AUTHOR=Chen Lu , Li Chao , Bai Hao , Li Lixian , Chen Wanyi
TITLE=Use of modeling and simulation to predict the influence of triazole antifungal agents on the pharmacokinetics of zanubrutinib and acalabrutinib
JOURNAL=Frontiers in Pharmacology
VOLUME=13
YEAR=2022
URL=https://www.frontiersin.org/journals/pharmacology/articles/10.3389/fphar.2022.960186
DOI=10.3389/fphar.2022.960186
ISSN=1663-9812
ABSTRACT=
Background: Bruton’s tyrosine kinase (BTK) inhibitors are commonly used in the targeted therapy of B-cell malignancies. It is reported that myelosuppression and fungal infections might occur during antitumor therapy of BTK inhibitors, therefore a combination therapy with triazole antifungals is usually required.
Objective: To evaluate the influence of different triazoles (voriconazole, fluconazole, itraconazole) on the pharmacokinetics of BTK inhibitors (zanubrutinib, acalabrutinib) and to quantify the drug-drug interactions (DDIs) between them.

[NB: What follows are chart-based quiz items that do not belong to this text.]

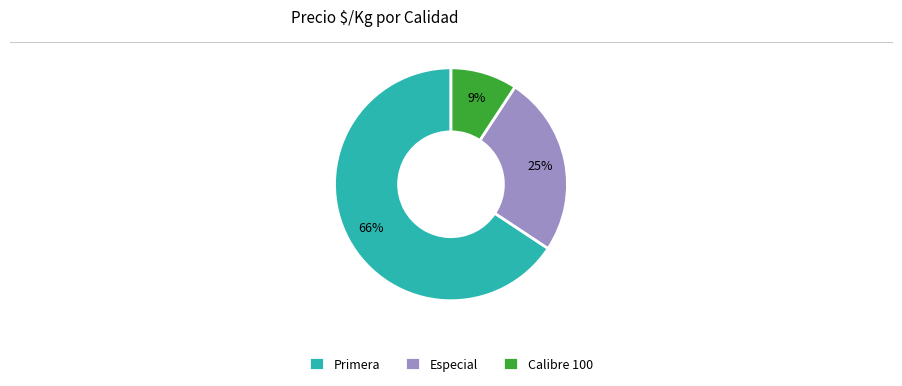

Is there any slice that represents more than half of the pie?

Yes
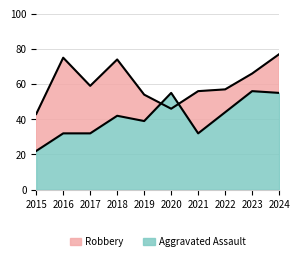

Which series ends up on top after the final intersection of Aggravated Assault and Robbery?

Robbery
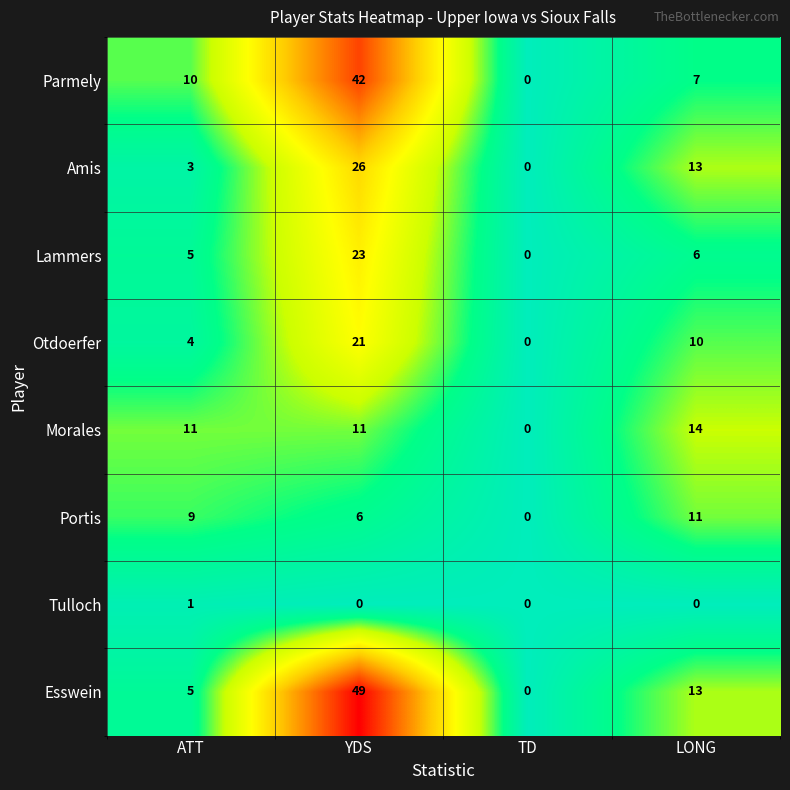

Which series changed the most between ATT and YDS?

Esswein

Methods: The physiologically-based pharmacokinetic (PBPK) models were developed based on pharmacokinetic parameters and physicochemical data using Simcyp® software. These models were validated using clinically observed plasma concentrations data which based on existing published studies. The successfully validated PBPK models were used to evaluate and predict potential DDIs between BTK inhibitors and different triazoles. BTK inhibitors and triazole antifungal agents were simulated by oral administration.
Results: Simulated plasma concentration-time profiles of the zanubrutinib, acalabrutinib, voriconazole, fluconazole, and itraconazole are consistent with the clinically observed profiles which based on existing published studies, respectively. The exposures of BTK inhibitors increase by varying degrees when co-administered with different triazole antifungals. At multiple doses regimen, voriconazole, fluconazole and itraconazole may increase the area under plasma concentration-time curve (AUC) of zanubrutinib by 127%, 81%, and 48%, respectively, and may increase the AUC of acalabrutinib by 326%, 119%, and 264%, respectively.
Conclusion: The PBPK models sufficiently characterized the pharmacokinetics of BTK inhibitors and triazole antifungals, and were used to predict untested clinical scenarios. Voriconazole exhibited the greatest influence on the exposures of BTK inhibitors. The dosage of zanubrutinib or acalabrutinib need to be reduced when co-administered with moderate CYP3A inhibitors.